• [Data]
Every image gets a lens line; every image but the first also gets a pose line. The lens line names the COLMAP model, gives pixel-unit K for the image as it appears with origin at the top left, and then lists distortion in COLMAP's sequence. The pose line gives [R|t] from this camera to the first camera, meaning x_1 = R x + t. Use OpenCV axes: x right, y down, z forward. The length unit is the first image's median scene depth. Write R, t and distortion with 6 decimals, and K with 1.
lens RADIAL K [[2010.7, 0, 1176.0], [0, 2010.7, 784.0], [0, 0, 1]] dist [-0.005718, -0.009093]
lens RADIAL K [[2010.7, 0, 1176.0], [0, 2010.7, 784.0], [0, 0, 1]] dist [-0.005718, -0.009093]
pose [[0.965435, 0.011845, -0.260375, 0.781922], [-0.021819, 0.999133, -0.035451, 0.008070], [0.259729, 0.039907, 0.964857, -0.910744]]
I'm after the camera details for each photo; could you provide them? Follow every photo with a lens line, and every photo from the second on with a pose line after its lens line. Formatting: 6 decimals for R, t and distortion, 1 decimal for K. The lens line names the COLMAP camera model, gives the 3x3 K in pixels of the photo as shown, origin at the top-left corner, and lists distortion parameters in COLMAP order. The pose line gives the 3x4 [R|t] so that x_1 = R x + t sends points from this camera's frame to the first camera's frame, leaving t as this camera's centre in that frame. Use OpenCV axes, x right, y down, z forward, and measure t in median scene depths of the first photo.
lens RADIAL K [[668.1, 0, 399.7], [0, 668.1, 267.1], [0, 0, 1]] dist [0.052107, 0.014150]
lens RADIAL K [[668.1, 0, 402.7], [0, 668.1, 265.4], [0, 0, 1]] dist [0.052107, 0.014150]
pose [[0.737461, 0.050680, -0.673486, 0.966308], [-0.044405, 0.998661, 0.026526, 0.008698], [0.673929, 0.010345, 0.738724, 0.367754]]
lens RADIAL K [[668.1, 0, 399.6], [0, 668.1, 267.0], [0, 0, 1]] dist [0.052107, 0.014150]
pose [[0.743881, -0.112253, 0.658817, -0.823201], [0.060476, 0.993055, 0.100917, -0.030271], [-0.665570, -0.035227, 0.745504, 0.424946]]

• [Brief] Please give the full set of data again exactly.

• [Result]
Every image gets a lens line; every image but the first also gets a pose line. The lens line names the COLMAP model, gives pixel-unit K for the image as it appears with origin at the top left, and then lists distortion in COLMAP's sequence. The pose line gives [R|t] from this camera to the first camera, meaning x_1 = R x + t. Use OpenCV axes: x right, y down, z forward. The length unit is the first image's median scene depth. Write R, t and distortion with 6 decimals, and K with 1.
lens RADIAL K [[2010.7, 0, 1176.0], [0, 2010.7, 784.0], [0, 0, 1]] dist [-0.005718, -0.009093]
lens RADIAL K [[2010.7, 0, 1176.0], [0, 2010.7, 784.0], [0, 0, 1]] dist [-0.005718, -0.009093]
pose [[0.965435, 0.011845, -0.260375, 0.781922], [-0.021819, 0.999133, -0.035451, 0.008070], [0.259729, 0.039907, 0.964857, -0.910744]]
I'm after the camera details for each photo; could you provide them? Follow every photo with a lens line, and every photo from the second on with a pose line after its lens line. Formatting: 6 decimals for R, t and distortion, 1 decimal for K. The lens line names the COLMAP camera model, gives the 3x3 K in pixels of the photo as shown, origin at the top-left corner, and lists distortion parameters in COLMAP order. The pose line gives the 3x4 [R|t] so that x_1 = R x + t sends points from this camera's frame to the first camera's frame, leaving t as this camera's centre in that frame. Use OpenCV axes, x right, y down, z forward, and measure t in median scene depths of the first photo.
lens RADIAL K [[668.1, 0, 399.7], [0, 668.1, 267.1], [0, 0, 1]] dist [0.052107, 0.014150]
lens RADIAL K [[668.1, 0, 402.7], [0, 668.1, 265.4], [0, 0, 1]] dist [0.052107, 0.014150]
pose [[0.737461, 0.050680, -0.673486, 0.966308], [-0.044405, 0.998661, 0.026526, 0.008698], [0.673929, 0.010345, 0.738724, 0.367754]]
lens RADIAL K [[668.1, 0, 399.6], [0, 668.1, 267.0], [0, 0, 1]] dist [0.052107, 0.014150]
pose [[0.743881, -0.112253, 0.658817, -0.823201], [0.060476, 0.993055, 0.100917, -0.030271], [-0.665570, -0.035227, 0.745504, 0.424946]]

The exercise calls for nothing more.